# SOURCE DOCUMENT:

◇ ◇ ◇ ◇ ◇ ◇ ◇

So I agreed.  When I saw him, he gave me a big hug. Told me this isn’t what he wanted, that he wanted to work things out. So, me being me, afraid to be alone, and afraid to live life without him, agreed.

No more was said about this incident after that. He didn’t bring it up. I was afraid to bring it up, and really thought it was a bit weird that he never brought it up again.  So we went back to our normal lives.

A week passed—and that following Saturday was Sweetest Day. He brought home an Edible Arrangement as a gift for me, and although I was happy, it just seemed, again, like something wasn’t right.

Monday, October 22, 2012:
It’s a brisk cold evening, and the sun is about to set. I am literally walking out of work when the phone rings. It’s him.

Me: Hi baby! How was your day?
Him: Hey. Listen, this just isn’t working. I don’t think we should be together anymore. I wrote you an email.  I want you to read it. We can discuss when I get home tonight.

Speechless, I hung up the phone with an “OK”.  So I opened the email and read.  The email was titled ‘Letter’ and was a forward from an email that he had written to himself the evening before.

◇ ◇ ◇ ◇ ◇ ◇ ◇

# ENTRIES SUPPLIED:
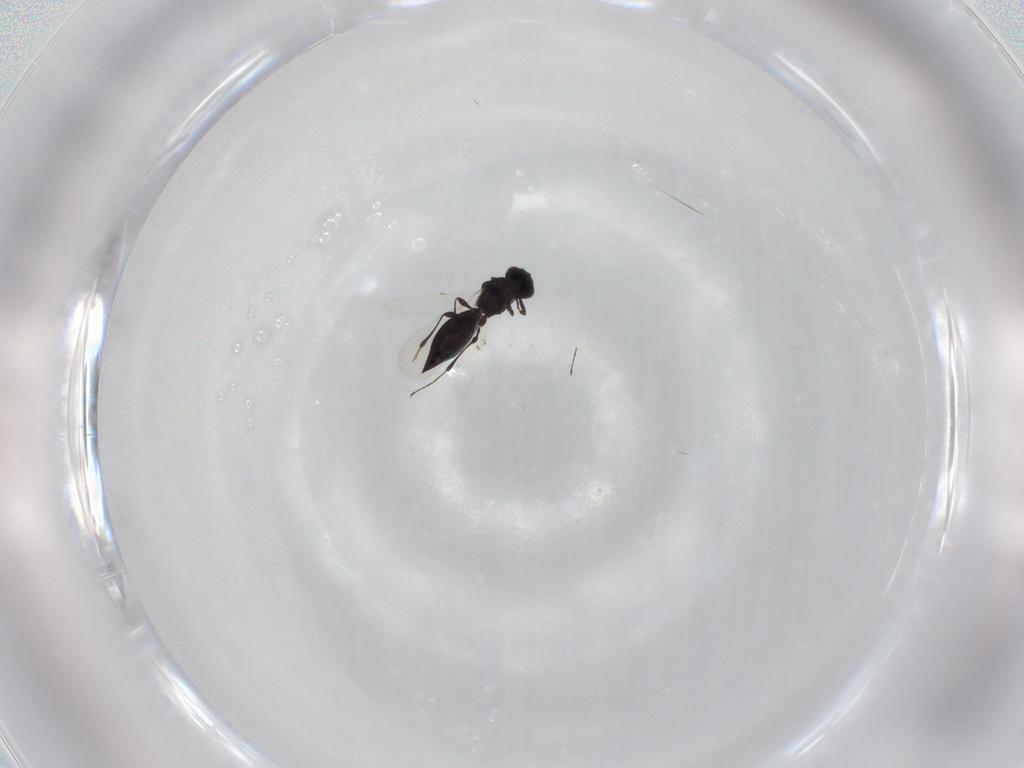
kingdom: Animalia
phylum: Arthropoda
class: Insecta
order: Hymenoptera
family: Platygastridae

◇ ◇ ◇ ◇ ◇ ◇ ◇

In the breakup account, what gift was brought home on Sweetest Day? The listing isn't needed for this.

# REPLY TO THE EXERCISE:
An Edible Arrangement.